Les Echos : Cette élimination fait mal ?
Jorge Francato : Oui, on a perdu le match, éliminé du coup de la compétition, mais la vie continue et ce sera ici que ça va recommencer avec la Maison Brésil en prélude à la prochaine Coupe du monde que notre pays devra organiser. Ce sera une belle Coupe du monde et j’espère que l’équipe brésilienne sera à la hauteur.
Les Echos : Selon vous qu’est-ce qui n’a pas marché ?
J. F. : On a marqué en première mi-temps avec une belle prestation de l’équipe. Mais en seconde période, elle a laissé des initiatives à l’adversaire qui en a profité. Les Pays-Bas ont marqué la 2e mi-temps et ont été récompensés par une égalisation et le but de la qualification. C’est le football ou la balle roule pour tout le monde. Souvent on gagne, souvent on perd aussi. On espère que la prochaine fois, le Brésil se comportera autrement. C’est le plus important.
Les Echos : Avez-vous d’autres appréhensions ?
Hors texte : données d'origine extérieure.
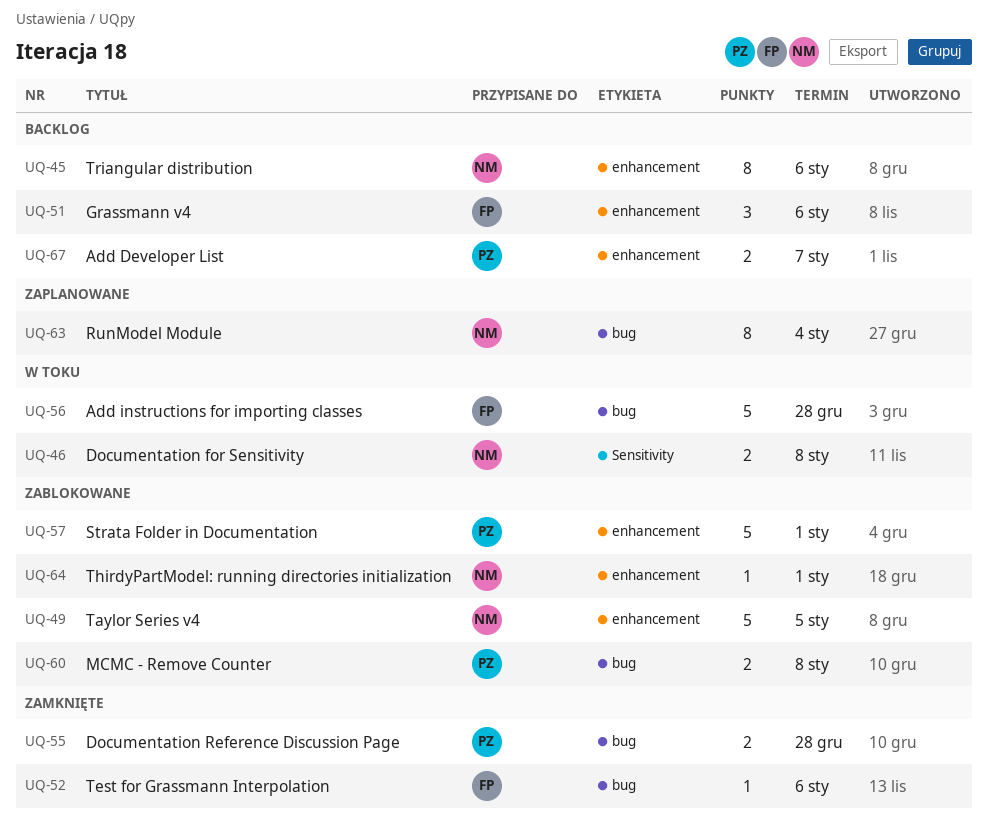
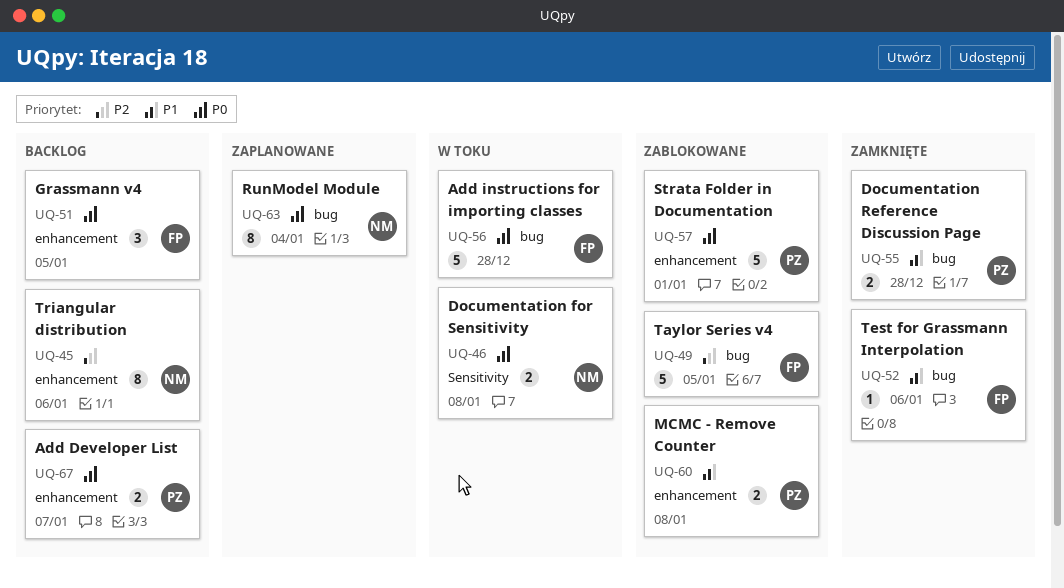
UQ-49, owner: NM -> FP
UQ-49, label: enhancement -> bug
UQ-51, due: Jan 6 -> Jan 5
UQ-60, label: bug -> enhancement
UQ-64: present -> none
J. F. : Non, on suivra les autres équipes et on continuera la fête ici à la Maison Brésil. Nous continuerons notre programme habituel avec l’arrivée dans les jours à venir de S. E. le président Lula.
Les Echos : Connaissez-vous le Mali et son football ?
J. F. : Oui, les diplomates se rencontrent et discutent de leurs pays. Je me rappelle encore il y a quelques mois, le président malien était au Brésil et je sais également par le passé que le Mali a affronté le Brésil dans les catégories de jeunes.